As Emily said, there’s more than one theory on how to time travel. In fact, from what I have read, American scientists are working on sending a particle back in time using frame dragging. Basically you turn the machine on and a beam of light spins around dragging a tiny bit of space with it. You put a particle in the beam and it loops it back. The only problem is that you can only go back as far as when the machine was turned on. Not much of a Tardis unfortunately
The Doctor’s TARDIS can still travel in time as it does not travel through time but instead for shortness of explaining it opens its door to a specific time/place.
How do you prove that something can’t happen? Everything’s impossible until it isn’t.
Professor Du is a buzz-kill sent from the future…
Didn’t Science also once prove that the Earth was the center of the Universe, There was an edge of the world that we could sail ships off of and that pretty much any illness could be cured with a good set of leeches? All they’ve done is proven that *this* version of Time Travel is impossible.
Well, uh, time travel is really science, like, uhm, the future. And, like, the science they do doesn’t, er, say that…
SAN DIMAS HIGH SCHOOL FOOTBALL RULES!
..nor have they disproved that a toaster, in the hands of Homer J. Simpson, is capable of time travel.
I think China would keep the rest of the world in the dark if they discovered that time travel is indeed possible.

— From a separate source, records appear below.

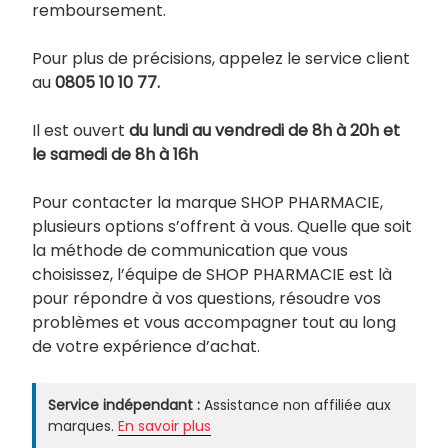
remboursement.
Pour plus de précisions, appelez le service client
au
0805 10 10 77.
Il est ouvert
du lundi au vendredi de 8h à 20h et
le samedi de 8h à 16h
Pour contacter la marque SHOP PHARMACIE,
plusieurs options s’offrent à vous. Quelle que soit
la méthode de communication que vous
choisissez, l’équipe de SHOP PHARMACIE est là
pour répondre à vos questions, résoudre vos
problèmes et vous accompagner tout au long
de votre expérience d’achat.
Service indépendant :
Assistance non affiliée aux
marques.
En savoir plus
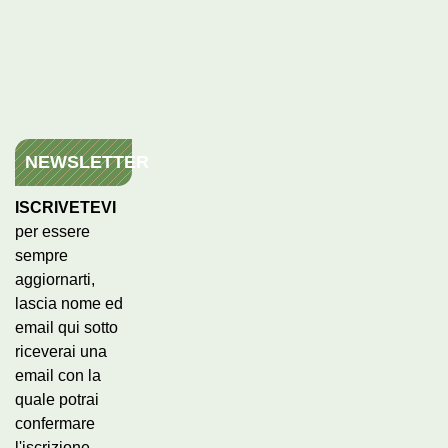
NEWSLETTER
ISCRIVETEVI
per essere
sempre
aggiornarti,
lascia nome ed
email qui sotto
riceverai una
email con la
quale potrai
confermare
l'iscrizione.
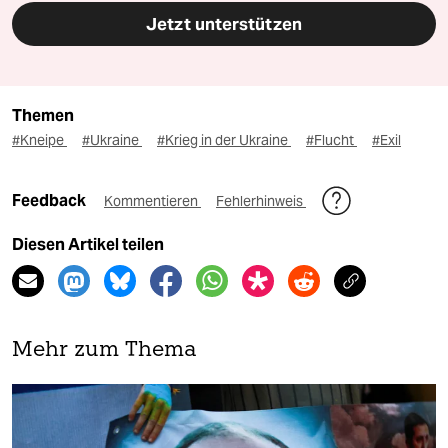
Jetzt unterstützen
Themen
#Kneipe
#Ukraine
#Krieg in der Ukraine
#Flucht
#Exil
Feedback
Kommentieren
Fehlerhinweis
Diesen Artikel teilen
Mehr zum Thema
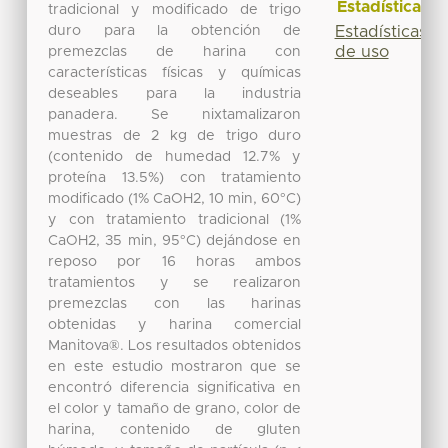
Estadísticas
tradicional y modificado de trigo
duro para la obtención de
Estadísticas
de uso
premezclas de harina con
características físicas y químicas
deseables para la industria
panadera. Se nixtamalizaron
muestras de 2 kg de trigo duro
(contenido de humedad 12.7% y
proteína 13.5%) con tratamiento
modificado (1% CaOH2, 10 min, 60°C)
y con tratamiento tradicional (1%
CaOH2, 35 min, 95°C) dejándose en
reposo por 16 horas ambos
tratamientos y se realizaron
premezclas con las harinas
obtenidas y harina comercial
Manitova®. Los resultados obtenidos
en este estudio mostraron que se
encontró diferencia significativa en
el color y tamaño de grano, color de
harina, contenido de gluten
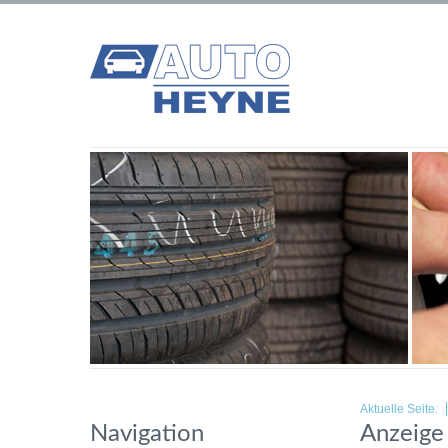
Aktuelle Seite:
Navigation
Anzeige 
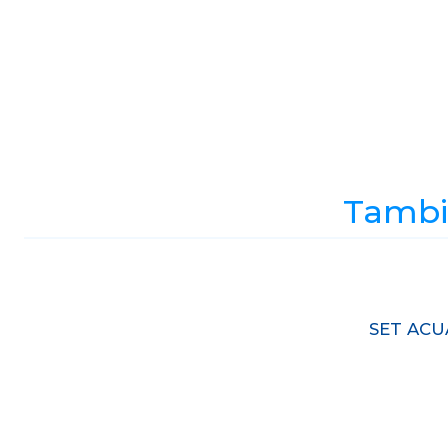
Tambié
Agotado
SET ACU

They must be close. This is just to slow everyone else down.
With Quantum Mechanics, you don’t need “speed” to travel in time. Photons have been observed in two or more locations *simultaneously*. It’s all about observation [insert Schrodinger cat story here].
I’ll NEVER give up on time travel as long as I have a time-turner 😉
Just because it’s not possible in this way doesn’t mean it’s not possible in another way not thought of yet… I refuse to stop believing.